Check out David Learns Games to read one blogger’s thoughts on tech development, academic research, and game-based learning. In a recent post, Microworlds, Explanatoids, and Extending the Islands of Expertise Theory, the author synthesizes David Williamson Shaffer’s book How Computer Games Help Children Learn, with other scholarly work David has done with Gina Svarovsky. The blogger, who is a game designer himself, ends with the comment that, “If it is true that a game seeking to deliver learning through exploratoids must be not only iterative and autoexpressive but also expressive then I fear that I may be in a hot spot!”
In a Fox News segment on the dangers of kids losing their “moral compass” through playing online games, David responds to the fears of online kids gone wild by suggesting the ways adults can encourage children to play video games responsibly. As he explains in How Computer Games Help Children Learn, the most important things parents can do is play and talk about video games with their children.
David was recently interviewed for “Got Game?” [link removed by source], an article that ran in North Carolina’s Rocky Mount Telegram newspaper. In it, he argues that video games can teach children specific skills and give them motivation to solve real-world problems. “Learning how to play the games first might even inspire people to try new activities when they see the tasks are more possible than they thought,” David said.
I just posted a comment to a piece on the Chronicle of Higher Education Review website. Mark Bauerlein, author of the recent controversial book “The Dumbest Generation,” argues (in a post titled “Web Reactionaries”) that:
Game Scientist David Williamson Shaffer believes that computers alter ‘the way people think in the digital age,’ and he rates their advent with ‘the development of language itself.’
<-snip->
If Web 2.0 marks something fundamentally, radically different in the nature of knowledge and the means of intelligence, and if the young are the lead carriers of the revolution, then the ‘kids-are-alright, everything’s-okay, stop-the-handwringing’ response doesn’t apply. If a revolution is in play, one that reaches down into the hard wiring of thought, it’s not a version of the same old thing. And if the critical reaction to it addresses aspects specific to Web 2.0 and teens’ standard use of it, let’s not pooh-pooh it with easy comparisons to Socrates and the fear of writing.
And my reply:
Did you ever have one of those days where the whole world seemed to be trying to tell you something?
There was a story in the news some months ago about Megan Meier, a teenage girl in Missouri who committed suicide after her neighbor (an adult) pretended to be a teenage boy on MySpace, became friends with Megan, and then sent her hateful, taunting messages. (One of the best pieces on the story was an op-ed by Leonard Pitts.)
At the time, I thought about writing something on the issue. But the lessons were obvious: that we need to take online interactions seriously, and parents need to know what their kids are up to. And somehow using such a terrible tragedy to make that point seemed to belittle the horror of what had happened.
Today, the story was back in the news as Missouri passed a law against cyberbullying (originally available at: http://edition.cnn.com/2008/TECH/07/01/cyberbullying.ap/index.html?eref=rss_tech), based, in part, on what had happened to Megan.

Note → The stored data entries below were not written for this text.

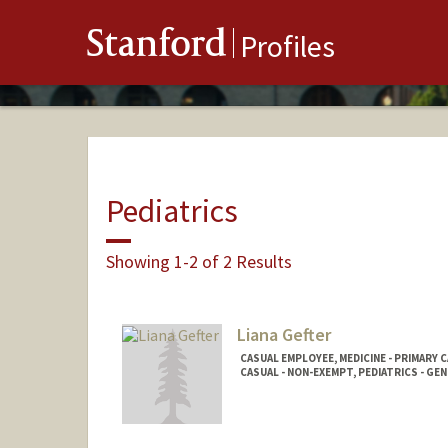
Stanford
Profiles
Pediatrics
Showing 1-2 of 2 Results
Liana Gefter
CASUAL EMPLOYEE, MEDICINE - PRIMARY 
CASUAL - NON-EXEMPT, PEDIATRICS - GE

Moments after I saw the story on my RSS feed, I got an email from a colleague about a website: http://www.stopcyberbullying.org, with useful information, tips, and resources for parents, children, and teachers.
An hour later, I got a call from a reporter on FOX News, who wanted me to comment on an LA Times story about bullying in virtual worlds for kids (originally available at: http://www.latimes.com/business/la-fi-kidssafe2-2008jul02,0,5590073.story?track=rss): children who are getting access to other users’ passwords and then stealing their cash in Webkins and other games.
And then I read in our local paper (originally available at: http://www.buffalonews.com/businesstoday/businessfinance/story/383195.html) that hackers had broken into Citibank’s network and stolen PIN codes from ATM transactions from October 2007 through March 2008.
It is tempting to respond to these stories with fear, and to turn away from this new medium that promises to connect us together and yet reveals such flaws.
I hope, though, that what we take from incidents like these is that the internet is a public space. Like any public space, it offers a chance to connect with other people, to learn from them, to interact with them, and to share with them. We need to embrace this new space–and we need to teach our kids to embrace it–with care and vigilance, just as we would any public place.
And surely as I have pointed out at times before, these stories show once again that just because a world is virtual doesn’t mean that we don’t experience it as being, in important ways, very, very real.